I didn't get very scientific with it.  This blog shows just how to figure out how long of a skein you should make according to your gauge and the striping affect you want to accomplish and so on, but I just wanted to play.  So  I set 2 kitchen chairs about 5 feet apart and began to wind a giant skein. 

winding skein

By my estimates, the chairs were 5ft apart, and 1ft wide, so one wrap around the chair=12ft/4yds.  If my math was correct, 30 times around the chairs = 360ft/120yds.  I decided this was enough for each batch.  I made three skeins in this method.  I just walked around the chairs and let my pull skein unwind.  This would have been a lot easier if my cat hadn't decided to sit right in the path I was walking in, but when have cats ever been considerate of anyone?

Once I had my skein wound.  I separated it into quarters.  Again, not very scientifically.  I just tied off the skein on each side of the chairs in approximately the middle, and did the same thing with the yarn in about the center of the area that wrapped around the chair.
tie skein in quarters

With a different color yarn, I tied the skein in several other places so it would not get tangled during the dyeing process.  I then gathered the skein up so that each of the 4 places I tied off first met in the middle:

4 sections

Each of these 4 sections will be dyed a different color.  I soaked my yarn in cool water for about 20 minutes while I prepared everything.

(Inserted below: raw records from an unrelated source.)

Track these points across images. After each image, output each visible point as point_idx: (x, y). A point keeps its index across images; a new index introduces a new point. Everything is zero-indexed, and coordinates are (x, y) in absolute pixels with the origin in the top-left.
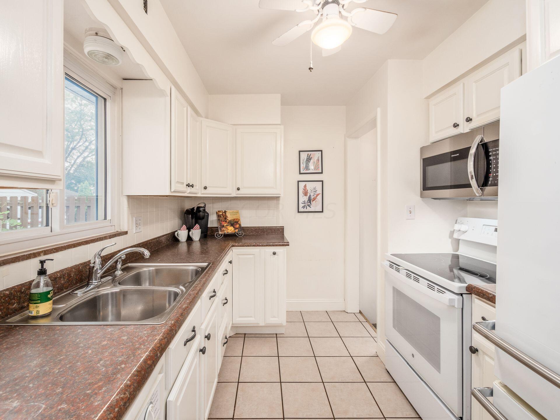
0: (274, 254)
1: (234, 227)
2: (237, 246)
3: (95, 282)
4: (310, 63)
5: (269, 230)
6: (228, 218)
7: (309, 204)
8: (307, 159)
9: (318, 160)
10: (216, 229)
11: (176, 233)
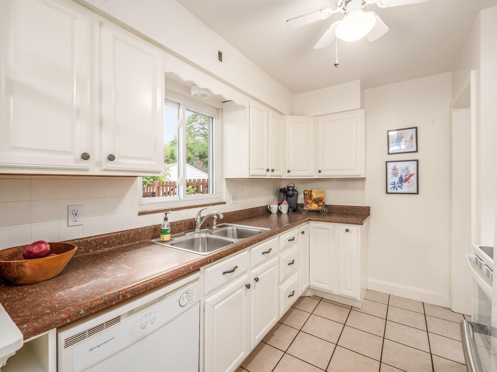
0: (347, 230)
1: (318, 205)
2: (313, 220)
3: (197, 230)
4: (336, 60)
5: (354, 209)
6: (313, 197)
7: (400, 185)
8: (397, 138)
9: (412, 138)
10: (302, 205)
11: (269, 206)
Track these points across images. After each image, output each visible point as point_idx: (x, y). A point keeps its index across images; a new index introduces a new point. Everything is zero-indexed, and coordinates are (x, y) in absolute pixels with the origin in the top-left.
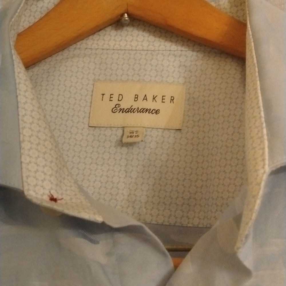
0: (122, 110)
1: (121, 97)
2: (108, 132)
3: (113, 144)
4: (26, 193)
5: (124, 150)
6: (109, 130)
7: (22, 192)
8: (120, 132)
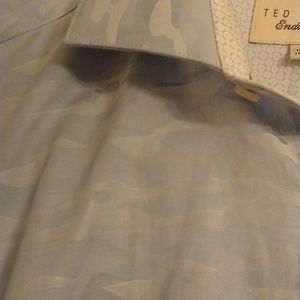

One packet of Kool Aid will dye one ounce of yarn.  Each of my 4 sections was between 1/2 and 3/4 ounce (the total skein weighed 2.5oz).  So here's what I used for dye:

Section 1: 1 packet black cherry+a few sprinkles from a second packet
Section 2: 1 packet of blue raspberry with a sprinkle of black cherry to give it a sort of lavender hue.
Section3:  1 packet of Orange
Section4:  1 packet of Pink Lemonade

For this method, I used the stove.  I put the drink mix in 2 seperate pots with a little water.  I then added one section of yarn to each pot:
dyeing batch 1

I added more water until the yarn was covered.  I heated the water till it was just boiling then I turned it down to a simmer.  I figured out that the colored water will creep up the yarn that's sticking up above the level of the water, but just a half inch or so.  I took a wooden spoon and shifted the exposed yarn between the 2 pots back and forth so that there would not be a white spot between the two colors.  Because the color did not have the chance to permeate the yarn as it did with the yarn that was actually submersed in the pots, the color was lighter on these center sections which I thought made for a nice transition between the colors.  If you want to avoid this result, make sure to fully submerse the section in one pot, then lift it into the second pot till the second color meets the first.  Be careful the colors don't bleed together as that can make a yucky brown section between your 2 colors.  I simmered the yarn until the dye was "exhausted", about 20 minutes.  You'll know it's done because the water will be clear.  The exception is with the lemonade flavors.  They become cloudy when they are done.  I wasn't exactly sure what to do with the yarn then, but I knew I wanted to to cool so I just dumped it into glass bowls while I did the other 2 sections of yarn.

dyeing batch1

After all of the yarn is dyed, it is colorfast and the colors will not bleed onto each other.  They can be set aside to cool and then rinsed.  Rinse your yarn in water the same temperature as the yarn to prevent felting.  I did not let mine cool completely (did I mention I was impatient?), so I put on some rubber gloves and rinsed my yarn in hot water, then slowly ran it under cooler water until the yarn was cool.  I then squeezed out the excess water. I wrapped the yarn in a bath towel and rolled it up, set it on the floor and walked on it to squeeze out even more water.  Then, I put the yarn over 2 hangers and out on the porch it went to dry.

drying batch 1

I repeated this same process with my other 2 skeins of yarn.  By the time I had those  hung up to dry, it was getting late so the skeining would have to wait til the next day.